Every day at least two trains with dangerous radioactive cargo set out on a long journey about vast Russia and sometimes beyond its boundaries. They are accompanied by experts and military guards. They deliver fresh nuclear fuel for the reactors of nuclear power plants, carry away nuclear waste - radioactive material from naval bases and from the reactors of utilized nuclear submarines - make home and export deliveries of radioisotopes, and so on.
Each such train consists of 7 or 8 cars. According to the information provided by the Railway Ministry, during a year over 700 "nuclear trains" carry more than 5,000 containers, each weighing 40 to 80 tons. According to Nikolai Shingaryov, chief of the public relations department of the Federal Nuclear Energy Agency, "these trains are watched closely not only by railway traffic controllers giving the green light to the trains all along their way but also experts from the Agency's Crisis Management Center monitoring every second of a train's movement."
Nuclear experts assure that such trains are safe, saying that there has been not a single accident in transporting radioactive materials in Russia during the entire nuclear era. "The safety of containers carrying radioactive material meet high requirements. In some cases Russian standards are higher that those of the IAEA. For instance, it is evidenced during the strength test in case a possible drop of a heavy aircraft on a container," Shingaryov said.
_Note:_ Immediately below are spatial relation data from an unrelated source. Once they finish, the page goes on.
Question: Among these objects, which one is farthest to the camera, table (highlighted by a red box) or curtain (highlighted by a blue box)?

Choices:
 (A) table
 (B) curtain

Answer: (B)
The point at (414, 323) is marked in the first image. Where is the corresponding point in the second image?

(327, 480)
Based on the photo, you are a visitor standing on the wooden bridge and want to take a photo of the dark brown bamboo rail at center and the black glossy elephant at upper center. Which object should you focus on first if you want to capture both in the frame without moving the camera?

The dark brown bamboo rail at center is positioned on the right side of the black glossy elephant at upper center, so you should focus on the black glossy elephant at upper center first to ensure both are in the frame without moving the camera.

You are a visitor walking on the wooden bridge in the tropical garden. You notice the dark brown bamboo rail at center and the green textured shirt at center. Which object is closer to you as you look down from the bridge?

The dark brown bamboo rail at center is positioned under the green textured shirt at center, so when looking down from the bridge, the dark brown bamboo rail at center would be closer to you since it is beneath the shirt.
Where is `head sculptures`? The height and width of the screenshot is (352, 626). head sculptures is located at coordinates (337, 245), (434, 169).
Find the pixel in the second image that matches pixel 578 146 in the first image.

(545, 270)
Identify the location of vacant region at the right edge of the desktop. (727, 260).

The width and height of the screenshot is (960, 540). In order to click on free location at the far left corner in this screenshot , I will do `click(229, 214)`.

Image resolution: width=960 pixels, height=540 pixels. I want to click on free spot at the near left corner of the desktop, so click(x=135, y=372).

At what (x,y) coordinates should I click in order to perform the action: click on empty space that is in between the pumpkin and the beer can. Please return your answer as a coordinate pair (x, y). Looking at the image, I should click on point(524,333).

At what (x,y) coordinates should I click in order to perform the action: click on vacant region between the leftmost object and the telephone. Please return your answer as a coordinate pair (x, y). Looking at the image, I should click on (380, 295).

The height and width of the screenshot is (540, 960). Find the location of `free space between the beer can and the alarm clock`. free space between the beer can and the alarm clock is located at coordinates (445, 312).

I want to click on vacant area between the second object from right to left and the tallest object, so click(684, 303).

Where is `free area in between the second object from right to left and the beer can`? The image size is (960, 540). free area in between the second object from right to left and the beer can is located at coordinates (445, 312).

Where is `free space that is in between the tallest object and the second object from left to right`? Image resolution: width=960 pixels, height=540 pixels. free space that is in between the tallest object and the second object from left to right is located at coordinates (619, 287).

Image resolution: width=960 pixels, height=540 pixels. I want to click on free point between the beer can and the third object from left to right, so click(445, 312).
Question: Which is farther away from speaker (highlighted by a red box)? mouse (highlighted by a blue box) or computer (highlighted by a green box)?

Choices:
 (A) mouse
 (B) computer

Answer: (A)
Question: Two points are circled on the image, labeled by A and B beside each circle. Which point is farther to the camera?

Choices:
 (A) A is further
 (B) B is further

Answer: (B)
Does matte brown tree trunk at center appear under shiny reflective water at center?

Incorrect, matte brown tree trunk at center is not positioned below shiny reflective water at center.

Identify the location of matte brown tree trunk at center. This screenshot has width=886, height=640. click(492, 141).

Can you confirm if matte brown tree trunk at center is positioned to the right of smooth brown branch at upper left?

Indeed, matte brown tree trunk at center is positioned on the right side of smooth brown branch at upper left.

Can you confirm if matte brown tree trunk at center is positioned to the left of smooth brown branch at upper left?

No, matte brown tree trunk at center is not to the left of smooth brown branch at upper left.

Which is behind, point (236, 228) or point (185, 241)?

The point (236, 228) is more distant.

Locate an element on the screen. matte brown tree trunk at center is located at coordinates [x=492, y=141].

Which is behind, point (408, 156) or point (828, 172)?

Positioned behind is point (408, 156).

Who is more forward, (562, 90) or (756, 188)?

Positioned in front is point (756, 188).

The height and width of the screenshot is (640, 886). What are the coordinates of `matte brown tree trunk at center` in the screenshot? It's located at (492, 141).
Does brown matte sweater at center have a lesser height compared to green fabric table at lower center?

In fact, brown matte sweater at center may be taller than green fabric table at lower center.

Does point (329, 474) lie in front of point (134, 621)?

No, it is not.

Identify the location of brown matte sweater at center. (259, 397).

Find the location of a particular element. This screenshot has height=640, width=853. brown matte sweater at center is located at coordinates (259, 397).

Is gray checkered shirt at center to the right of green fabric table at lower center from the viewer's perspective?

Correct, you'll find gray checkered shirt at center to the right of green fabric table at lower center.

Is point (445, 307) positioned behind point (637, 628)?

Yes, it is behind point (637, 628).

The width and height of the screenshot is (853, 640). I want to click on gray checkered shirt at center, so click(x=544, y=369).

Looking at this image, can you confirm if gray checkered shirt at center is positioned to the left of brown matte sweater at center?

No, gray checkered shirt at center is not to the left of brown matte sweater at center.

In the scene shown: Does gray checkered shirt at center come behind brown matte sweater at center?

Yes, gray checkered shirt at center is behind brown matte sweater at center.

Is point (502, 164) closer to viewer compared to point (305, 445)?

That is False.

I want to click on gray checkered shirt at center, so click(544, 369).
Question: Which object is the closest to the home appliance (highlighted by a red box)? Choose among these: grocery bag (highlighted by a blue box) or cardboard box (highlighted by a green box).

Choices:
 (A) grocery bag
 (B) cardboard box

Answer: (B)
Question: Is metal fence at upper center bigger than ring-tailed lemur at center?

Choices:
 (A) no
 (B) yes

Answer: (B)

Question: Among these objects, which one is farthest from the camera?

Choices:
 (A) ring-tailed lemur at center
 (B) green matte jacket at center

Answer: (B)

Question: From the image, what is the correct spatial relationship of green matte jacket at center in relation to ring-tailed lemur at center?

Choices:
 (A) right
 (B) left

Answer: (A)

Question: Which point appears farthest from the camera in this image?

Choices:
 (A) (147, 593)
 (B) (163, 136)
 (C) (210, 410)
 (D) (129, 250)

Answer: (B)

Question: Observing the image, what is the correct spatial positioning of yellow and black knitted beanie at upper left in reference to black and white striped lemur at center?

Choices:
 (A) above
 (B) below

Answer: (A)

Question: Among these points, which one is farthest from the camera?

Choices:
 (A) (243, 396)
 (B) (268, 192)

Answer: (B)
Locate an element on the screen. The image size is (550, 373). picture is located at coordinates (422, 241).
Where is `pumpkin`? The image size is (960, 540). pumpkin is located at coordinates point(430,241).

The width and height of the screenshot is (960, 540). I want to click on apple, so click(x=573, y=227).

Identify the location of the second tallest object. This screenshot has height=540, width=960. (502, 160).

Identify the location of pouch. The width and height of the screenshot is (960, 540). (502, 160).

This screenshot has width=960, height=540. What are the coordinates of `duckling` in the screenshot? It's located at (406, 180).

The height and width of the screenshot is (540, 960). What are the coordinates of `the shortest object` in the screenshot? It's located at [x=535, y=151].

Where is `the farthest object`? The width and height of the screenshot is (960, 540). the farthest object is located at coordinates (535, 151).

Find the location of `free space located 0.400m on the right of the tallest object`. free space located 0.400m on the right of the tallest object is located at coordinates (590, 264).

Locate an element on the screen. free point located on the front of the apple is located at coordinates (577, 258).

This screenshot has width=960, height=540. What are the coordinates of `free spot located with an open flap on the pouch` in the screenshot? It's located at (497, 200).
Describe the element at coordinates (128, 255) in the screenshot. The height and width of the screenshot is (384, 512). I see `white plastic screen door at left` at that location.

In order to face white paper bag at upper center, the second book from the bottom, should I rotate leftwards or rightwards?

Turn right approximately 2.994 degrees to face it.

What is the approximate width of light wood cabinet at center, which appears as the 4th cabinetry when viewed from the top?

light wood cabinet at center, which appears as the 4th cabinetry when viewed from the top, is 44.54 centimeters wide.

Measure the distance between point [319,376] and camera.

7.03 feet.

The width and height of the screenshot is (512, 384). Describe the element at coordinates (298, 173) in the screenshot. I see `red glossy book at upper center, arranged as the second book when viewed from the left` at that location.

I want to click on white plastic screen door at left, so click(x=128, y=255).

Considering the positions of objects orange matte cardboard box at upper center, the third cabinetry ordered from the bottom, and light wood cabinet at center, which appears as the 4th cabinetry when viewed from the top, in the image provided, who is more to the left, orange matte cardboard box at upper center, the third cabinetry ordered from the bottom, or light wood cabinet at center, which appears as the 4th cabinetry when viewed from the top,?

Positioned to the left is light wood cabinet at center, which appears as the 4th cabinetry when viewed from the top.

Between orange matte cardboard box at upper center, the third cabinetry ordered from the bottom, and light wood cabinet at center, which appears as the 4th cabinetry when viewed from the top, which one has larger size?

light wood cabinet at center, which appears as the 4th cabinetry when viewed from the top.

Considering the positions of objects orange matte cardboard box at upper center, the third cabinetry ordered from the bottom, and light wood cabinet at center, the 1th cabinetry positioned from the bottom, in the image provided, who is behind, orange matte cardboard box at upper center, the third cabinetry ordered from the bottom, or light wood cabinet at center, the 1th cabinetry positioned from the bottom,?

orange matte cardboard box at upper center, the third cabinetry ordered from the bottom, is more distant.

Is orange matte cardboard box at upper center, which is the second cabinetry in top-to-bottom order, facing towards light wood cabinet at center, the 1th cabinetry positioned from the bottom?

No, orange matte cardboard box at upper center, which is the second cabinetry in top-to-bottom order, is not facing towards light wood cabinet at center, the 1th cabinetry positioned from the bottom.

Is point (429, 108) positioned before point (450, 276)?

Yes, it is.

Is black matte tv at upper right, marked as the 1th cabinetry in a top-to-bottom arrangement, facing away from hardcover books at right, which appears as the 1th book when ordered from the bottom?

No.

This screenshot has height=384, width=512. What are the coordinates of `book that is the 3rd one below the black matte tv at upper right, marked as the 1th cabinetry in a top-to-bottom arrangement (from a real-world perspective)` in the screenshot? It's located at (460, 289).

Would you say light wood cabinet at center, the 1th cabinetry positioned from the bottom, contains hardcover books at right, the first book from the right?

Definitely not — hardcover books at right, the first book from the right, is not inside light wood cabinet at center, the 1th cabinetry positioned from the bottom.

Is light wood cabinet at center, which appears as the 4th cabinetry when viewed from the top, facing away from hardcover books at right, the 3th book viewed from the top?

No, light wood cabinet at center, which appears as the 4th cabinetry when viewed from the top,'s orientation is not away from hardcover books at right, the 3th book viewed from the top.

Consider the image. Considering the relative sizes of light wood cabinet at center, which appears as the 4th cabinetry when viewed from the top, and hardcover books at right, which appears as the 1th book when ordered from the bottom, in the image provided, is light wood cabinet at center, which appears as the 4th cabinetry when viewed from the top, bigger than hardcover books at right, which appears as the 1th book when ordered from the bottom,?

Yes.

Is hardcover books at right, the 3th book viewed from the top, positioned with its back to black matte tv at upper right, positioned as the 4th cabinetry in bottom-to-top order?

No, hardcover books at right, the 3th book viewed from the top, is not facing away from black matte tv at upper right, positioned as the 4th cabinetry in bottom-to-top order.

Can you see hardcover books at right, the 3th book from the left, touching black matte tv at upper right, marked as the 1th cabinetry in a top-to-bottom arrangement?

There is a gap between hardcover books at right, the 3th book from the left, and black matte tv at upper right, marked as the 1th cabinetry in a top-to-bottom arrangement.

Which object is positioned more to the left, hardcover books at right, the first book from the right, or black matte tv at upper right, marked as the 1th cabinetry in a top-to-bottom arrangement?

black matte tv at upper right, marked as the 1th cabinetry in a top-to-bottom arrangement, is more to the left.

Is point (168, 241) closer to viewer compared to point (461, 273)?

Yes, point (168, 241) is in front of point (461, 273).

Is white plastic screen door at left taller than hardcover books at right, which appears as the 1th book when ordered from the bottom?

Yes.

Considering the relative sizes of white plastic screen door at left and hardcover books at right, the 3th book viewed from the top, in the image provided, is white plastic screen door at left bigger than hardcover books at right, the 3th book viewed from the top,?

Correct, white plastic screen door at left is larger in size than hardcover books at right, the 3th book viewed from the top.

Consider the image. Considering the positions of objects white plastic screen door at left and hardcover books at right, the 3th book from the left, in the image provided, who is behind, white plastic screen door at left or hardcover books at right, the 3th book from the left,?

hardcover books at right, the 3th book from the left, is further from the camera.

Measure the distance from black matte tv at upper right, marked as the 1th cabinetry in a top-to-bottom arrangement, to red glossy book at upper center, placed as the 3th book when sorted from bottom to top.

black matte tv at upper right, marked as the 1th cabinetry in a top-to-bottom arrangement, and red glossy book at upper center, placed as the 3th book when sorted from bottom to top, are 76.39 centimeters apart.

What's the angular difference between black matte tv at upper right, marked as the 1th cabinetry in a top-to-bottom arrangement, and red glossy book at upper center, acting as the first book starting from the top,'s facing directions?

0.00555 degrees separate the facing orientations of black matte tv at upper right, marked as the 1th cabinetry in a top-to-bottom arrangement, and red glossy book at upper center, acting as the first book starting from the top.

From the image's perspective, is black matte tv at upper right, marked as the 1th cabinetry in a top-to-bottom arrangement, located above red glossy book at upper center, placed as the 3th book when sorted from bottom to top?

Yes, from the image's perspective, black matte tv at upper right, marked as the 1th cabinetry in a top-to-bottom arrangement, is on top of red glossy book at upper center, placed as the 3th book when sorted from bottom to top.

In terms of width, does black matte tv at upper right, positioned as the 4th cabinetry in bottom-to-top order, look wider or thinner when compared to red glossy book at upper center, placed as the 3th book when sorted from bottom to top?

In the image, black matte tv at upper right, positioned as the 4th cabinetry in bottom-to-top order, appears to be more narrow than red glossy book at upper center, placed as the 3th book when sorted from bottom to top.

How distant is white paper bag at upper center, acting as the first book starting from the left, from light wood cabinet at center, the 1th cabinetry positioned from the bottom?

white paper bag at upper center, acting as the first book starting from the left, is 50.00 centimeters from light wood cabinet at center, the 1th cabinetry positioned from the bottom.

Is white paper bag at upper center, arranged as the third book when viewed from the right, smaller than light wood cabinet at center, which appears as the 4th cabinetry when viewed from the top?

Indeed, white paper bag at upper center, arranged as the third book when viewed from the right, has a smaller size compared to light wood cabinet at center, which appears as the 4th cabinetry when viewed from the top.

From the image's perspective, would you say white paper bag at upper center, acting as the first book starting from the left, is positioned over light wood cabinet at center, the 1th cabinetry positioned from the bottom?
The containers are manufactured at the Izhora Works near St. Petersburg. During safety testing liquid fuel is poured on them and they set on fire - it is a test for durability at a high temperature. A container is to remain intact after it is dropped from an altitude of 9 meters on a hard vertical rod. At a next stage of testing a container is subjected to a powerful strike equal to one made by a diving Boeing. A reliability certificate is issued only for a container which has passed all tests without a hitch.